The eight stages of love

Relationships go through stages, and to succeed you need different skills in each stage. ILLUSTRATION| JOHN NYAGAH

What you need to know:

  • You’ve never felt so alive, think about them all the time and experience an intense sexual attraction.

  • You don’t notice your partner’s faults, and only see their good side.

  • Because people with commitment issues bail out as their insecurities surface, usually around the end of the second month.

Relationships go through stages, and to succeed you need different skills in each stage.

Like stage one’s becoming attracted to someone. That’s mostly a subconscious process, which unfortunately tends to lead you towards people who feel familiar, rather than those who’ll make you happy.

So you’re likely to fall for people who reflect your previous relationships or upbringing - which perhaps wasn’t all that great. Resulting in endless partners who all let you down in similar ways.  

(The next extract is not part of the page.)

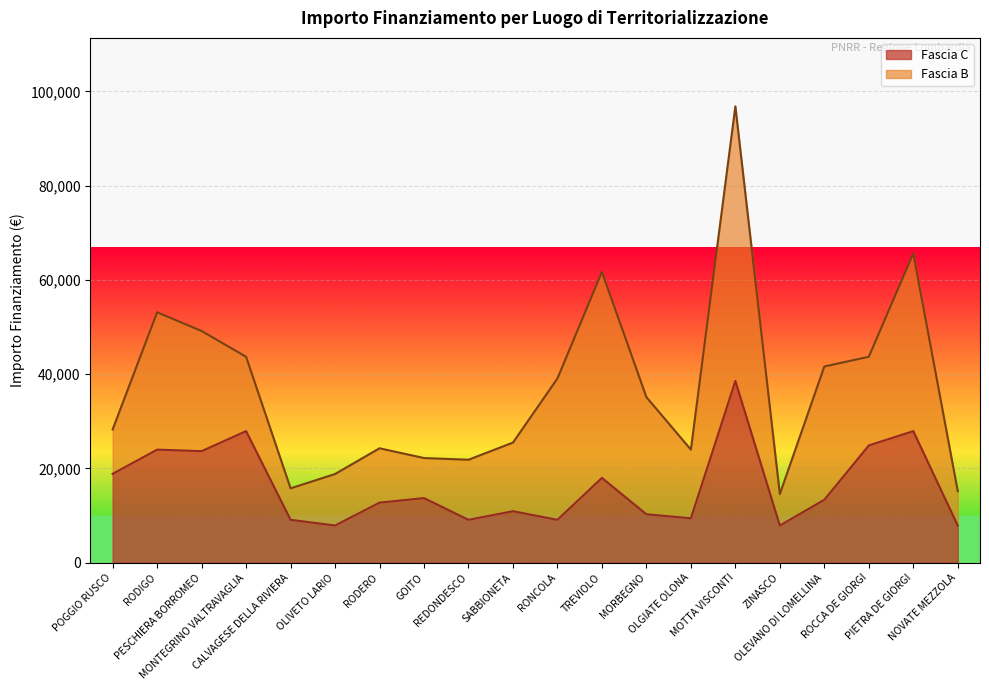

Which label corresponds to the smallest value in the chart?

OLIVETO LARIO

Avoid that by meeting new possibilities in broad daylight and stone cold sober. Become skilled at small talk and spotting red flags. And only date someone who get a tick in every box.

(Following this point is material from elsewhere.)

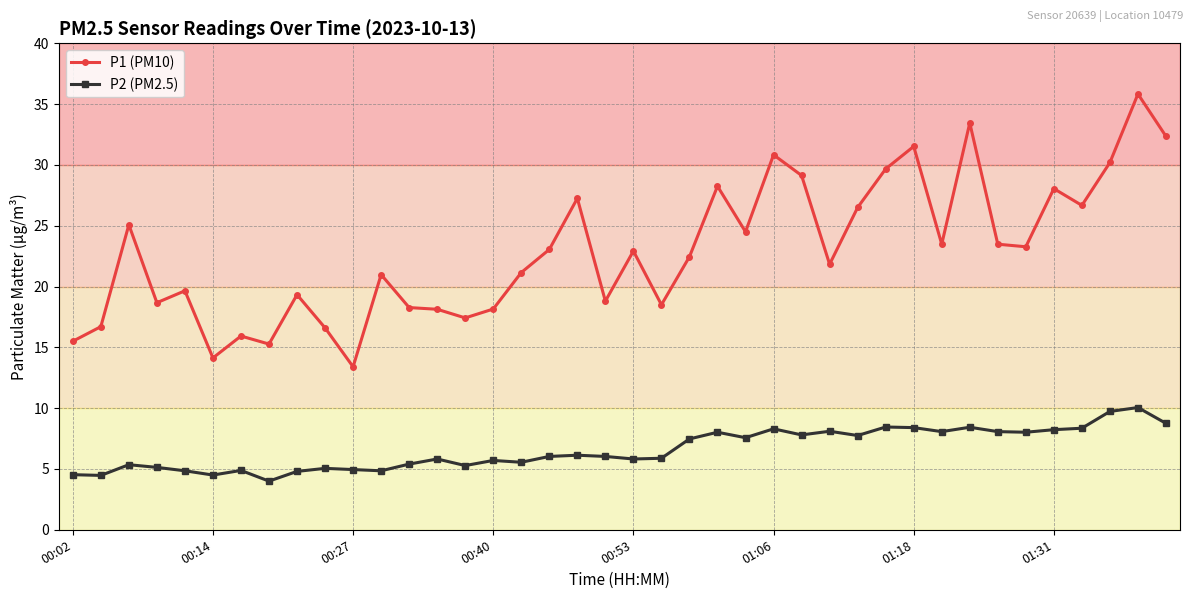

At how many categories does at least one series exceed 31?

4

Stage two starts as you draw closer to your new partner. You’ve never felt so alive, think about them all the time and experience an intense sexual attraction. The saying ‘love is blind’ comes from this stage. You don’t notice your partner’s faults, and only see their good side. Blame your hormones – and remember those amazing feelings later on whenever things get tough!

MAKING PLANS

The third stage begins when you start defining yourselves as a couple, making plans together and introducing one another as boyfriend and girlfriend. It’s now that you must build a solid foundation of trust. Fail, and you’ll never truly be happy together. And your relationship will eventually fall apart.

So start being 100 per cent open and honest with each other as soon as you feel comfortable together. Share whatever you’re thinking and doing, DON’T EVER LIE, and build a deep intimacy with lots of kissing and cuddling. Then you’ll always be able to cope, whatever issues arise down the line.

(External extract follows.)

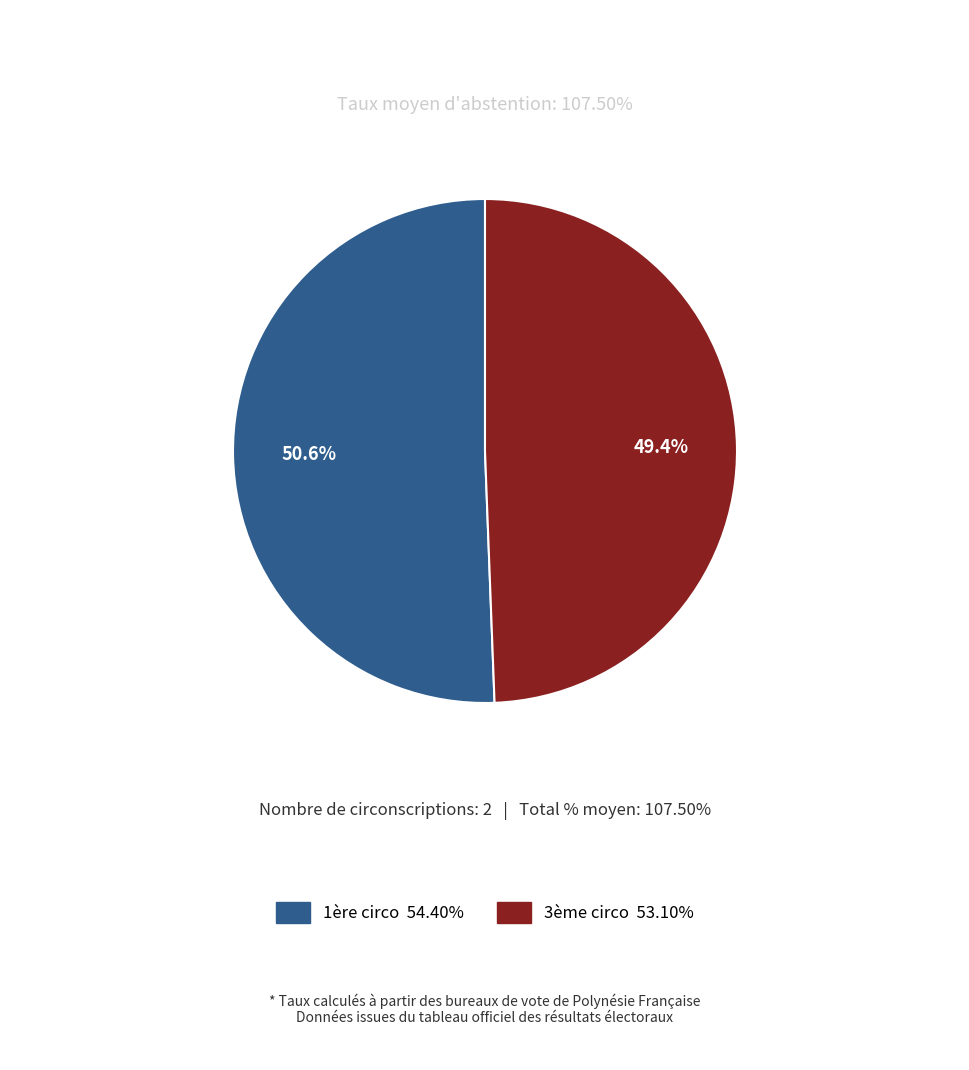

How many segments does this pie chart have?

2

As you learn more about each other, you enter stage four. And start having doubts. That leads to what’s often called the three month rule: relationships that get past three months will probably last.

INSECURITIES

Because people with commitment issues bail out as their insecurities surface, usually around the end of the second month. If you sense that your partner’s one of them, it’s best to cut your losses and let them go.

However committed you are, you’ll probably also start annoying each other around this time. As all the bad habits you hid from each other in the beginning resurface. Learning to let those things go, and becoming more accepting of each other’s weaknesses is stage five.

Sooner or later you’ll find that some important expectations aren’t being met. That’s stage six. Where you learn how to deal with conflict, so you can work through whatever issues crop up as a team.

It’s an important skill. Because eventually something big’s going to happen that changes everything. It could be losing your job, a death in the family, an infidelity, or even having your first child. Stage seven is learning the problem solving skills you need to cope. So you reach stage eight. You’ll face many more difficulties, of course. But now you know you’ll always fix them - and be together forever.